Pünktlich ist für mich zu früh. Ich öffne die Haustür und versuche, in den wenigen Sekunden, die der Aufzug von ganz unten nach ganz oben braucht, noch ein wenig in Ordnung zu bringen. Schnell mit einem Staubtuch über den Esstisch fahren, das Bett machen, die Stühle zurechtrück...doch da klopft es schon an meiner Tür.

Schweißperlen tanzen Tango auf meiner Stirn. Wird er mein Zimmer ganz abscheulich finden? Wird er sich auf der Stelle umdrehen und gehen?

Ich atme durch, drücke die Klinke und bitte den Roomdoctor herein. Eine freundliche junge Frau betritt meine Wohnung, sie trägt weiße Stiefel und ein krawattenartiges Fellband. Sie heißt Monika Berghammer und kommt vom Architekturbüro "Die Planstelle".

Zielsicher schreitet sie gen Fensterfront, öffnet die Balkontür und sagt: "Was für eine schöne Aussicht du hast, ich darf doch du sagen, oder?"

Ist das Ganze ein Ablenkungsmanöver? Muss sie, um nicht gleich in eine Schockstarre zu fallen, erst ihren Blick nach draußen wenden? Zum Glück: Nein. Denn als es ans Eingemachte geht, bekomme ich erst einmal Lob: "Die Möbel hast du im Großen und Ganzen schon ganz gut platziert." Jetzt kann ich meine Wünsche äußern. Und Berghammer hat gleich Änderungsvorschläge parat:

Von bieder bis begeistert

Zwischen Bett und Türe soll ein "textiler Raumteiler" stehen und auf der Wand über dem Bett könnte sie sich gut ein "zonengreifendes Farbband" vorstellen. So wäre der Schlafbereich besser vom Rest meines Zimmers abgegrenzt.

Dann nimmt die Innenarchitektin mein Zimmer genauer unter die Lupe. Dabei helfen ihr der altmodische Maßstab und ein modernes Vermessungsgerät, das mit Laser funktioniert. Sie macht Fotos und fertigt eine grobe Skizze an. Ob ich mir das so vorstellen könnte? Ja, und ob.

Besonders von der Ornamentiktapete und der girlanden-umwickelten Stehleuchte in der Essecke bin ich begeistert. Nicht so angetan bin ich von der Idee, meine offenen Regale mit Stoff zu verkleiden. Ist mir zu bieder.

Nach einer 90-minütigen Besprechung sind wir durch. Ich bin erleichtert. Die Erkältung meines Zimmers ist therapierbar.

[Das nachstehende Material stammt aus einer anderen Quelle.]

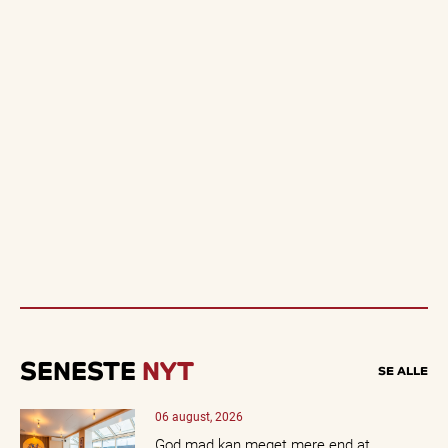
SENESTE
NYT
SE ALLE
06 august, 2026
God mad kan meget mere end at…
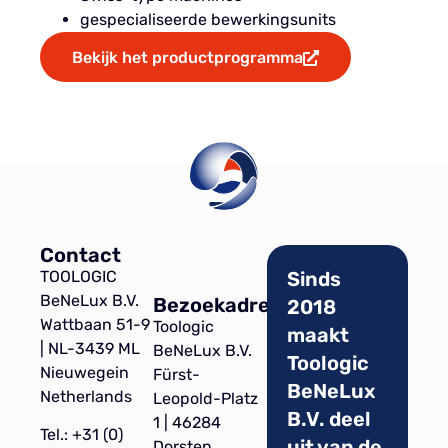
gespecialiseerde bewerkingsunits
Bekijk het productprogramma
Contact
TOOLOGIC
Sinds
BeNeLux B.V.
Bezoekadres
2018
Wattbaan 51-9
Toologic
maakt
| NL-3439 ML
BeNeLux B.V.
Toologic
Nieuwegein
Fürst-
BeNeLux
Netherlands
Leopold-Platz
B.V. deel
1 | 46284
Tel.: +31 (0)
uit van de
Dorsten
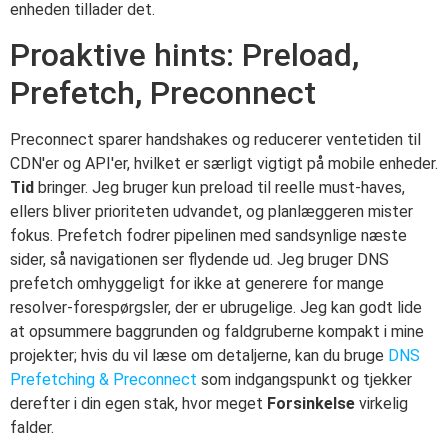
enheden tillader det.
Proaktive hints: Preload,
Prefetch, Preconnect
Preconnect sparer handshakes og reducerer ventetiden til
CDN'er og API'er, hvilket er særligt vigtigt på mobile enheder.
Tid
bringer. Jeg bruger kun preload til reelle must-haves,
ellers bliver prioriteten udvandet, og planlæggeren mister
fokus. Prefetch fodrer pipelinen med sandsynlige næste
sider, så navigationen ser flydende ud. Jeg bruger DNS
prefetch omhyggeligt for ikke at generere for mange
resolver-forespørgsler, der er ubrugelige. Jeg kan godt lide
at opsummere baggrunden og faldgruberne kompakt i mine
projekter; hvis du vil læse om detaljerne, kan du bruge
DNS
Prefetching & Preconnect
som indgangspunkt og tjekker
derefter i din egen stak, hvor meget
Forsinkelse
virkelig
falder.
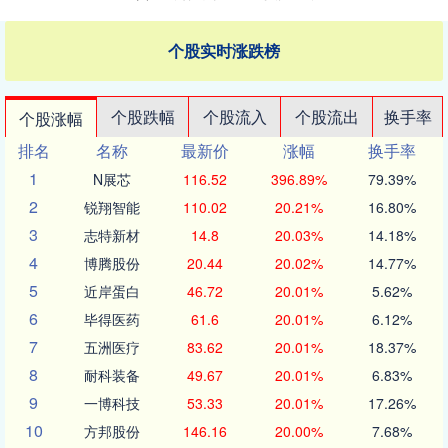
个股实时涨跌榜
个股跌幅
个股流入
个股流出
换手率
个股涨幅
排名
名称
最新价
涨幅
换手率
1
N展芯
116.52
396.89%
79.39%
2
锐翔智能
110.02
20.21%
16.80%
3
志特新材
14.8
20.03%
14.18%
4
博腾股份
20.44
20.02%
14.77%
5
近岸蛋白
46.72
20.01%
5.62%
6
毕得医药
61.6
20.01%
6.12%
7
五洲医疗
83.62
20.01%
18.37%
8
耐科装备
49.67
20.01%
6.83%
9
一博科技
53.33
20.01%
17.26%
10
方邦股份
146.16
20.00%
7.68%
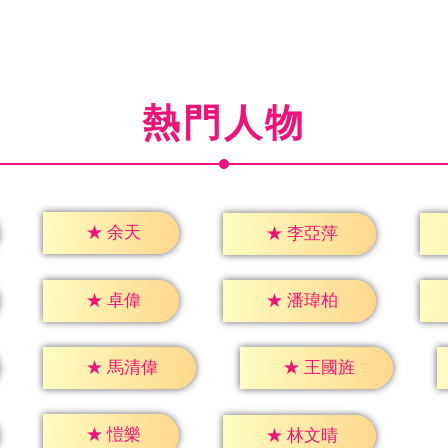
熱門人物
★
余天
★
李亞萍
★
卓偉
★
潘瑋柏
★
馬清偉
★
王國旌
★
愷樂
★
林文晴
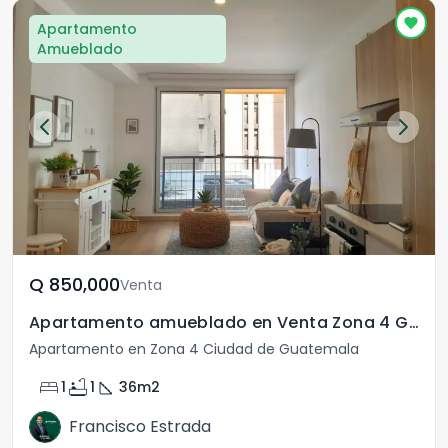
Apartamento
Amueblado
Q	850,000
Venta
Apartamento amueblado en Venta Zona 4 Guatemala
Apartamento en Zona 4 Ciudad de Guatemala
bed
bathtub
square_foot
1
1
36
m2
Francisco Estrada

In einem fünfseitigen Stufenplan, der nach drei Tagen im Briefkasten liegt, beschreibt Monika Berghammer detailliert, wie mein Patient auskuriert werden kann. Prima, dass sie auch gleich die Hersteller der Verschönerungsgegenstände angibt.

Zum Schluss wartet das Rezept mit einer besonderen Raffinesse auf: eine selbst gestaltbare, multifunktionale Truhe. Sie schluckt viel Ramsch, unterteilt das Zimmer, dient als Sitzgelegenheit für Gäste und als Stellplatz für den Fernseher. Genial. Doch: Wer hilft mir jetzt beim Bauen?